Having been locked up for quite awhile with a group of women-deprived convicts has done strange things to John's urges, and he calls out: "Are you here like Athena before Perseus, offering me strange and tremendous boons to slay the Medusa of my lust?" A possible suggestive joke is derived from these lines.
The Sisters politely decline. Don John asks why they call him Governor, when he is obviously not, and thus begins a long winded conversation which ends with the witches convincing him to break out of prison and overthrowing the present governor, Leonato.
"Messina is wealthy, blessed among lands," the Second Weird Sister says. "Blessed are you if it be in your hands."
John argues that he cannot conquer Messina. He has no troops, all he has are two useless henchmen, while Leonato has the aid of many strong warriors, such as Prince Pedro, Claudio and Benedick. "Claudio is noble," John mutters. "No man would dare face him anywhere."
The Witches laugh at his comments. "For aid, dearest John, you should turn to no other," the First Witch says. "Save the mighty form of thy dear brother."
John asks how, confused, and the Weird Sisters tell him to "speak of Beatrice" in his presence. "With luck, Pedro's dissent and unrequited love," the Third Witch says. "Will prove to be gifts from the gods above."
Confused, John calls out for them to elaborate, but he finds the Witches have gone, 'blended with the air.' He starts another soliloquy, wondering if he should 'snatch the realm' from Leonato, and weighs the 'crippling risks' in his head.
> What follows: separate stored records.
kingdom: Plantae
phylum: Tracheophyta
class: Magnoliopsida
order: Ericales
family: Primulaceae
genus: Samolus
After wrestling with this dilemma, as 'Jacob did with seraph,' John is convinced that the breaking out from prison is justifiable. He vows to never rest until Messina is in 'his talons.' Using avian and bird and prey imagery, he graphically describes how he will seize the kingdom. His motives, as clearly seen, are of a lust of power, and jealousy as he knows that due to his bastard upbringing ('which was not the fault of this accursed self') he will be denied a land to rule.
"Borachio, Conrad, arise, awake," Don John ends the scene. "Leonato's title we shall soon take."